War, for most of us, is fortunately distant, however it has changed the lives of countless individuals. It has broken families and destroyed relationships through death and separation. Countries have been ravaged and new ones have risen from the chaos. The effects of war have been dramatic and truly impossible to capture.

Remembering war is to make the effort to listen attentively to those whose lives were affected. In this process we imagine the heartache, the worry, the longing, the fear and even the improbable joys. We see how it affected people and we learn how they came to survive and continue living. Only by offering an ear to listen can we share the burden of their experiences.

Here at home, we have much to remember.We must find new ways to understand the scope of the sacrifice made by everyone involved. Many immigrants fled to Canada to escape the violence in their home countries. Many family members felt the acute grief of loves lost and futures destroyed, they have welcomed home their loved ones and those across the world have said goodbye to theirs as they leave for a new life.

In the smallest of ways, The Ave We Had History Project hopes to add to the constant effort of remembering and learning from the past.

However, to each individual who lived those experiences, the memory is real and different, there is no imagining, there is only living. In the past, like today, there are those who are affected directly and tragically. For these we must do more than remember the past. As our country fights new wars around the globe, we must attend to those who return. We must gather as a community to heal new wounds, support families in grief, and above all else, attempt to understand the incredible debt we owe.

Members of 66th Battalion, Edmonton, Alberta.NC-6-6898

Members of 66th Battalion, Edmonton, Alberta.NC-6-6898

About the Performance

Written by – Holly Cinnamon

Cast
Holly Cinnamon – Anna
Jana O’Conor – Narrator
Andrea Boyd – Molly

This performance is a creative adaptation of the true story of two young women who grew up during the Second World War.  The stories were drawn from oral history interviews conducted as part of The Ave We Had history project this year.

Molly Ehman was born in 1926 in Poland. In 1945, after having survived the German occupation, she was forced to flee as the Russian Army was advancing into Poland.
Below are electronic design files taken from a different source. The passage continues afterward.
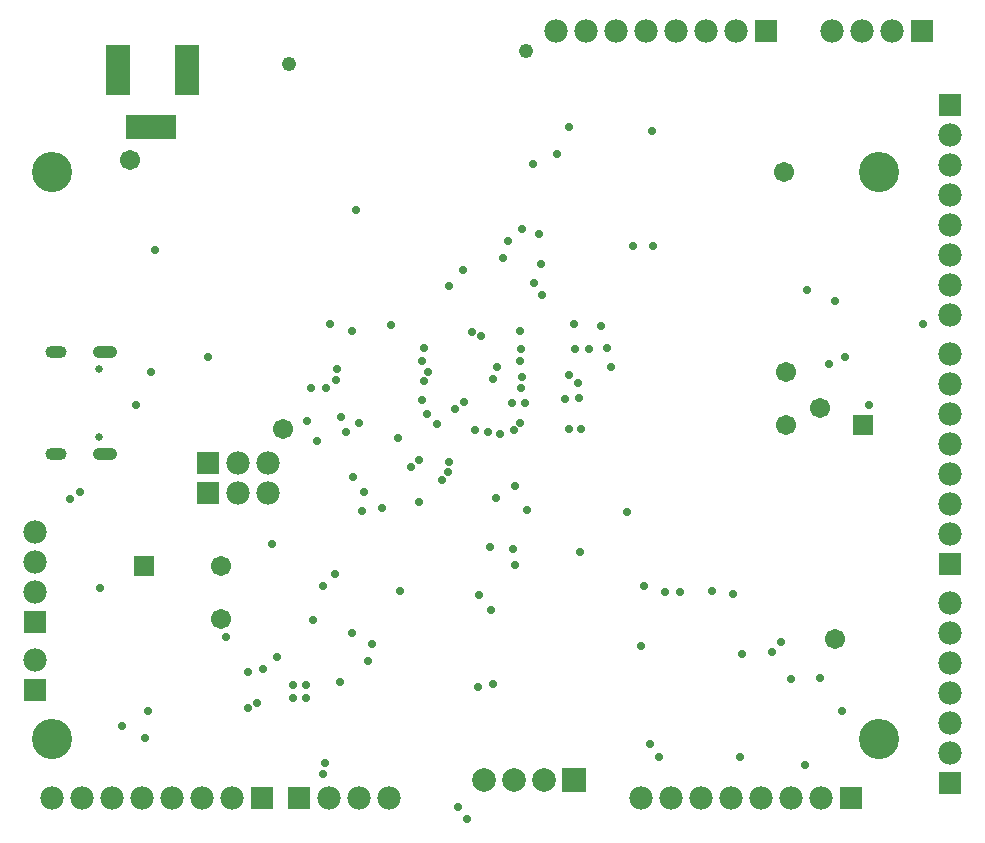
<source format=gbs>
G04*
G04 #@! TF.GenerationSoftware,Altium Limited,Altium Designer,23.6.0 (18)*
G04*
G04 Layer_Color=16711935*
%FSLAX25Y25*%
%MOIN*%
G70*
G04*
G04 #@! TF.SameCoordinates,CC12AEB3-2111-4EF4-9384-BB861815B030*
G04*
G04*
G04 #@! TF.FilePolarity,Negative*
G04*
G01*
G75*
%ADD67C,0.07800*%
%ADD68R,0.07800X0.07800*%
%ADD69C,0.13398*%
%ADD70R,0.07800X0.07800*%
%ADD71R,0.06706X0.06706*%
%ADD72C,0.06706*%
%ADD73C,0.02559*%
G04:AMPARAMS|DCode=74|XSize=39.37mil|YSize=82.68mil|CornerRadius=19.68mil|HoleSize=0mil|Usage=FLASHONLY|Rotation=270.000|XOffset=0mil|YOffset=0mil|HoleType=Round|Shape=RoundedRectangle|*
%AMROUNDEDRECTD74*
21,1,0.03937,0.04331,0,0,270.0*
21,1,0.00000,0.08268,0,0,270.0*
1,1,0.03937,-0.02165,0.00000*
1,1,0.03937,-0.02165,0.00000*
1,1,0.03937,0.02165,0.00000*
1,1,0.03937,0.02165,0.00000*
%
%ADD74ROUNDEDRECTD74*%
G04:AMPARAMS|DCode=75|XSize=39.37mil|YSize=70.87mil|CornerRadius=19.68mil|HoleSize=0mil|Usage=FLASHONLY|Rotation=270.000|XOffset=0mil|YOffset=0mil|HoleType=Round|Shape=RoundedRectangle|*
%AMROUNDEDRECTD75*
21,1,0.03937,0.03150,0,0,270.0*
21,1,0.00000,0.07087,0,0,270.0*
1,1,0.03937,-0.01575,0.00000*
1,1,0.03937,-0.01575,0.00000*
1,1,0.03937,0.01575,0.00000*
1,1,0.03937,0.01575,0.00000*
%
%ADD75ROUNDEDRECTD75*%
%ADD76R,0.16548X0.07887*%
%ADD77R,0.07887X0.16548*%
%ADD78C,0.07887*%
%ADD79R,0.07887X0.07887*%
%ADD80C,0.02800*%
%ADD81C,0.04800*%
%ADD82C,0.02769*%
D67*
X241000Y183909D02*
D03*
X251000Y183909D02*
D03*
X231000Y183909D02*
D03*
X221000Y183909D02*
D03*
X211000Y183909D02*
D03*
X201000Y183909D02*
D03*
X191000Y183909D02*
D03*
X185500Y272500D02*
D03*
X185500Y252500D02*
D03*
X185500Y262500D02*
D03*
X359000Y439500D02*
D03*
X369000Y439500D02*
D03*
X379000Y439500D02*
D03*
X389000Y439500D02*
D03*
X399000Y439500D02*
D03*
X419000Y439500D02*
D03*
X409000Y439500D02*
D03*
X185500Y230000D02*
D03*
X451000Y439500D02*
D03*
X471000Y439500D02*
D03*
X461000Y439500D02*
D03*
X263000Y285500D02*
D03*
X253000Y285500D02*
D03*
Y295500D02*
D03*
X263000Y295500D02*
D03*
X303500Y183909D02*
D03*
X283500Y183909D02*
D03*
X293500Y183909D02*
D03*
X490303Y332000D02*
D03*
X490303Y322000D02*
D03*
X490303Y312000D02*
D03*
X490303Y302000D02*
D03*
X490303Y292000D02*
D03*
X490303Y272000D02*
D03*
X490303Y282000D02*
D03*
X490303Y249000D02*
D03*
X490303Y239000D02*
D03*
X490303Y229000D02*
D03*
X490303Y219000D02*
D03*
X490303Y199000D02*
D03*
X490303Y209000D02*
D03*
X387500Y183909D02*
D03*
X397500Y183909D02*
D03*
X407500Y183909D02*
D03*
X417500Y183909D02*
D03*
X427500Y183909D02*
D03*
X447500Y183909D02*
D03*
X437500Y183909D02*
D03*
X490303Y345000D02*
D03*
X490303Y355000D02*
D03*
X490303Y365000D02*
D03*
X490303Y375000D02*
D03*
X490303Y385000D02*
D03*
X490303Y405000D02*
D03*
X490303Y395000D02*
D03*
D68*
X261000Y183909D02*
D03*
X429000Y439500D02*
D03*
X481000D02*
D03*
X243000Y285500D02*
D03*
Y295500D02*
D03*
X273500Y183909D02*
D03*
X457500D02*
D03*
D69*
X191248Y203437D02*
D03*
X466839D02*
D03*
X191248Y392413D02*
D03*
X466839D02*
D03*
D70*
X185500Y242500D02*
D03*
Y220000D02*
D03*
X490303Y262000D02*
D03*
Y189000D02*
D03*
Y415000D02*
D03*
D71*
X221705Y261358D02*
D03*
X461295Y308142D02*
D03*
D72*
X247295Y261358D02*
D03*
Y243642D02*
D03*
X435705Y308142D02*
D03*
Y325858D02*
D03*
X452000Y237000D02*
D03*
X268000Y307000D02*
D03*
X435000Y392500D02*
D03*
X217000Y396500D02*
D03*
X447000Y314000D02*
D03*
D73*
X206902Y304122D02*
D03*
Y326878D02*
D03*
D74*
X208870Y298492D02*
D03*
Y332508D02*
D03*
D75*
X192413Y298492D02*
D03*
Y332508D02*
D03*
D76*
X224189Y407602D02*
D03*
D77*
X213165Y426500D02*
D03*
X236000D02*
D03*
D78*
X335000Y190000D02*
D03*
X345000D02*
D03*
X355000D02*
D03*
D79*
X365000D02*
D03*
D80*
X450000Y328500D02*
D03*
X377500Y327500D02*
D03*
X323000Y292500D02*
D03*
X354500Y351500D02*
D03*
X351885Y355673D02*
D03*
X331000Y339145D02*
D03*
X315000Y333895D02*
D03*
X455500Y330898D02*
D03*
X442764Y353183D02*
D03*
X376000Y334000D02*
D03*
X374000Y341400D02*
D03*
X328000Y360000D02*
D03*
X343000Y369500D02*
D03*
X337304Y246633D02*
D03*
X297697Y235303D02*
D03*
X283699Y341966D02*
D03*
X367500Y307005D02*
D03*
X264500Y268500D02*
D03*
X293500Y309000D02*
D03*
X289000Y306000D02*
D03*
X219000Y315000D02*
D03*
X306500Y304000D02*
D03*
X334000Y338000D02*
D03*
X281500Y254500D02*
D03*
X285500Y258500D02*
D03*
X301000Y280500D02*
D03*
X310814Y294185D02*
D03*
X313500Y296500D02*
D03*
X294500Y279500D02*
D03*
X295000Y286000D02*
D03*
X225500Y366500D02*
D03*
X224000Y326000D02*
D03*
X363500Y307005D02*
D03*
X304000Y341500D02*
D03*
X336465Y305964D02*
D03*
X340328Y305300D02*
D03*
X332203Y306674D02*
D03*
X321000Y290000D02*
D03*
X316500Y326000D02*
D03*
X338000Y323500D02*
D03*
X282500Y320500D02*
D03*
X339000Y284000D02*
D03*
X365000Y341900D02*
D03*
X281500Y192000D02*
D03*
X313500Y282500D02*
D03*
X316218Y311812D02*
D03*
X319597Y308403D02*
D03*
X314500Y316500D02*
D03*
X328500Y316000D02*
D03*
X325500Y313500D02*
D03*
X314412Y329442D02*
D03*
X315000Y323000D02*
D03*
X223000Y213000D02*
D03*
X207000Y254000D02*
D03*
X222000Y204000D02*
D03*
X279513Y302766D02*
D03*
X276000Y309500D02*
D03*
X277500Y320500D02*
D03*
X286000Y327000D02*
D03*
X282000Y195500D02*
D03*
X363500Y324900D02*
D03*
X365500Y333600D02*
D03*
X370000D02*
D03*
X452000Y349500D02*
D03*
X481500Y342000D02*
D03*
X345500Y261500D02*
D03*
X337000Y267500D02*
D03*
X333500Y251500D02*
D03*
X333000Y221000D02*
D03*
X326500Y181000D02*
D03*
X329500Y177000D02*
D03*
X338049Y221819D02*
D03*
X454500Y213000D02*
D03*
X446962Y223746D02*
D03*
X434000Y236000D02*
D03*
X418000Y252000D02*
D03*
X348859Y315543D02*
D03*
X339500Y327500D02*
D03*
X344500Y315500D02*
D03*
X437500Y223500D02*
D03*
X431001Y232735D02*
D03*
X411218Y252792D02*
D03*
X214500Y208000D02*
D03*
X197000Y283500D02*
D03*
X243109Y330905D02*
D03*
X200500Y286000D02*
D03*
X291500Y291000D02*
D03*
X285697Y323303D02*
D03*
X287500Y311000D02*
D03*
X367000Y266000D02*
D03*
X420500Y197500D02*
D03*
X442000Y195000D02*
D03*
X388523Y254672D02*
D03*
X390500Y202000D02*
D03*
X344893Y267060D02*
D03*
X345500Y288000D02*
D03*
X349500Y280000D02*
D03*
X387500Y234500D02*
D03*
X393500Y197500D02*
D03*
X323497Y296022D02*
D03*
X249000Y237500D02*
D03*
X359500Y398500D02*
D03*
X323500Y354500D02*
D03*
X363500Y407500D02*
D03*
X384852Y368033D02*
D03*
X391471Y367977D02*
D03*
X353462Y371779D02*
D03*
X341500Y364000D02*
D03*
X347000Y309000D02*
D03*
X382879Y279185D02*
D03*
X463303Y314803D02*
D03*
X366669Y317300D02*
D03*
X366500Y322100D02*
D03*
X347863Y324396D02*
D03*
X347000Y329500D02*
D03*
Y339500D02*
D03*
X347500Y333500D02*
D03*
X347881Y373421D02*
D03*
X354000Y362000D02*
D03*
X391118Y406222D02*
D03*
X421000Y232000D02*
D03*
X400500Y252500D02*
D03*
X345000Y306500D02*
D03*
X395452Y252696D02*
D03*
X347500Y320500D02*
D03*
X351381Y395336D02*
D03*
X292500Y380000D02*
D03*
X259500Y215500D02*
D03*
X256500Y214000D02*
D03*
X307000Y253000D02*
D03*
X278013Y243227D02*
D03*
X291000Y339500D02*
D03*
X256464Y225857D02*
D03*
X266000Y231000D02*
D03*
X261521Y226792D02*
D03*
X287000Y222500D02*
D03*
X296500Y229500D02*
D03*
X291000Y239000D02*
D03*
X362000Y317042D02*
D03*
D81*
X270000Y428500D02*
D03*
X349000Y433000D02*
D03*
D82*
X271335Y221665D02*
D03*
Y217335D02*
D03*
X275665D02*
D03*
Y221665D02*
D03*
M02*

</source>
She said goodbye to her family and left. Beyond the emotional hardships of such a move it was also a risk and she was forced to hide under a bench on a train in order to escape.  She had arranged to meet with relatives who owned a sheep farm and were willing to care for her.  However the farm was located on the Russian side of a divided Germany following the war and she again made plans to flee. In order to reach West Germany, Molly had to cross the border by swimming across a river at night and walk two kilometers into town. After a year in West Germany, Molly, with the help of an aunt in Canada, was able to arrange the papers and passage to North America. She said goodbye to the world she knew and left on a ship in 1951 looking for a new life in Canada.
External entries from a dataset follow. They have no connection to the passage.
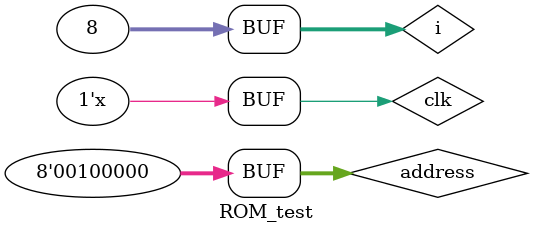
<source format=v>
`timescale 10ns/1ns

module ROM_test;
reg clk;
reg [7:0] address;
wire [31:0] q;
integer i;
always #5
	clk = ~clk;
InstrROM rom(address, clk, q);
initial
begin
	clk = 0;
	address = 0;
	for(i = 0; i<8; i = i+1)
	begin
		#10  address = address + 4;
	end
end
endmodule
	
	
	
	
	
	
	
</source>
Anna, born in the same year, grew up in Edmonton. It was not an easy childhood, her family was poor as a result of health issues her father had developed from being subject to gas attacks during the First World War. Despite this, she found happiness in her life in Northeast Edmonton; memories of winters full of skating, caring friends and holidays with her family shine through. During the Second World War she was coming of age and enjoying the possibilities the world presented. Her father suggested she attend business school and secure a job before the returning soldiers changed the market. She followed his advice and ended up working a secretarial position. It was here that she met and married her husband, with whom she built a life in the years that were to come.